For many executives, the appeal of advancement, salary increase and opportunity comes with a price tag. Employees wishing to climb the corporate ladder greatly increase their chances of doing so by pursuing an Executive M.B.A. degree, the tuition cost of which ranges from $50,000 to $150,000.
Unfortunately, companies that once gave monetary support to employees wishing to further their professional development have begun to view this company expenditure as frivolous and examine the real weightiness or return it would have to their bottom line, thus forcing students more often to pay for costs out-of-pocket.
So what is the value of this type of investment? How can an employee or employer be sure that the monies and resources spent will be justified? What programs have the best ROI?
ROI in Dollars: Ranking the Returns
Based on a survey by the Wall Street Journal and Management Research Group ranking Executive M.B.A. programs, twenty-seven schools were measured by a five-year return on investment. Texas A&M (Mays) held the first spot, with cost of tuition at $53,000, a five-year projected salary rate of $181,718, resulting in a 243% ROI. New York University (Stern) held the last place with cost of tuition at $120,800, a five-year projected salary rate of $134,500, resulting in a 51% ROI. University of Florida (Warrington) and Ohio State University (Fisher) held second and third place.
From a statistical vantage point, the value of these degree programs are significant, showing salary increases averaging 14.7% and five-year projected salaries ranging from $139,000 to $283,000. (WSJ survey or E.M.B.A)
More Than a Dollar Amount
Beyond profitability, students have found that there is more value to achieving an M.B.A. In an article written by Kristin Polito, Director of the Executive M.B.A. Program at Suffolk University in Boston, she states students glean from these programs professional acumen in job performance, cross-functionality of business, expanded professional-based networks, perception and vision of globalization, innovation and ideation, strategic thinking and succession planning, professional mentor relationships.
The impact that these qualities of professionalism can foster is and will be very significant not only to the students gaining the knowledge but to the business world and companies employing the graduates.
If you’re convinced that pursing an E.M.B.A. program is the right path for you, the next step in the taking is financing the tuition costs. As I mentioned previously, these programs range from approximately $50,000 to $150,000.
Company Sponsorship or Reimbursement
Some companies offer full or partial tuition sponsorship plans. Unfortunately, however, many companies do not. In which case, it never hurts to seek out other reimbursement plans your company may have. According to a Hewitt Associates survey, 88% of companies offer some form of reimbursement. (WSJ)
Another option is to seek out financial aid by submitting a FASFA application. E.M.B.A. students may qualify for federal Stafford loan, subsidized or unsubsidized or may also qualify a federal Perkins loan. Private loans may also be available.

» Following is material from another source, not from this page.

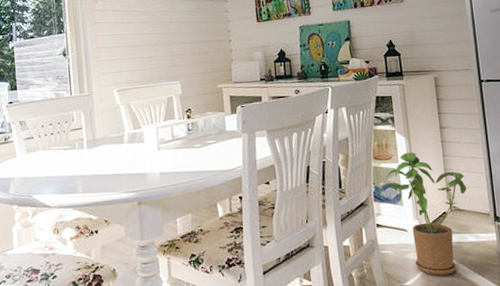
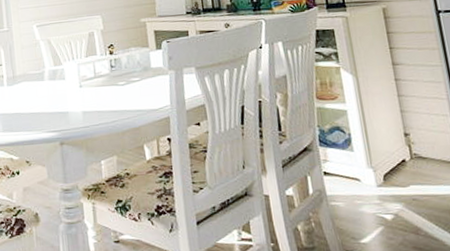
house plant: present [385,152,467,276] -> none [331,91,429,233]

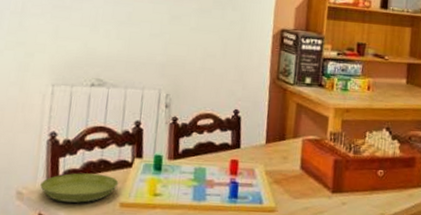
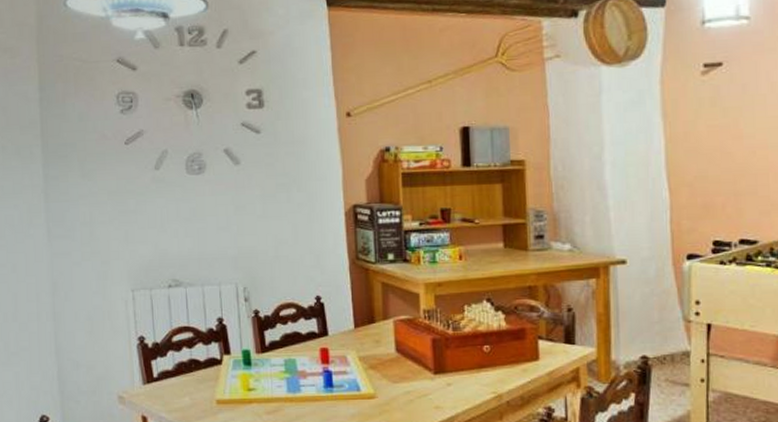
saucer: present [40,173,119,203] -> none [138,373,212,403]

Some Schools Offer Deferred Payment Plans and Scholarships
Dependent upon the school, scholarships or deferred payment plans may be offered. Only a small number of schools offer scholarships for Executive M.B.A. degrees; however, if you work with a non-profit company, your chances might increase. Seek out resources in this area.
If the student’s company offers tuition support and the student has demonstrated success in course completion, a deferred payment plan would allow for costs to be repaid after company has reimbursed the student.
Despite the high tuition costs of these one to two year programs, more and more people have determined that the choice they made to work toward an E.M.B.A. degree has given them much more than the cost put into achieving it. Whether you are looking for benefits simply from profitability or personal and professional development, these programs will create a successful career future for you and your employer.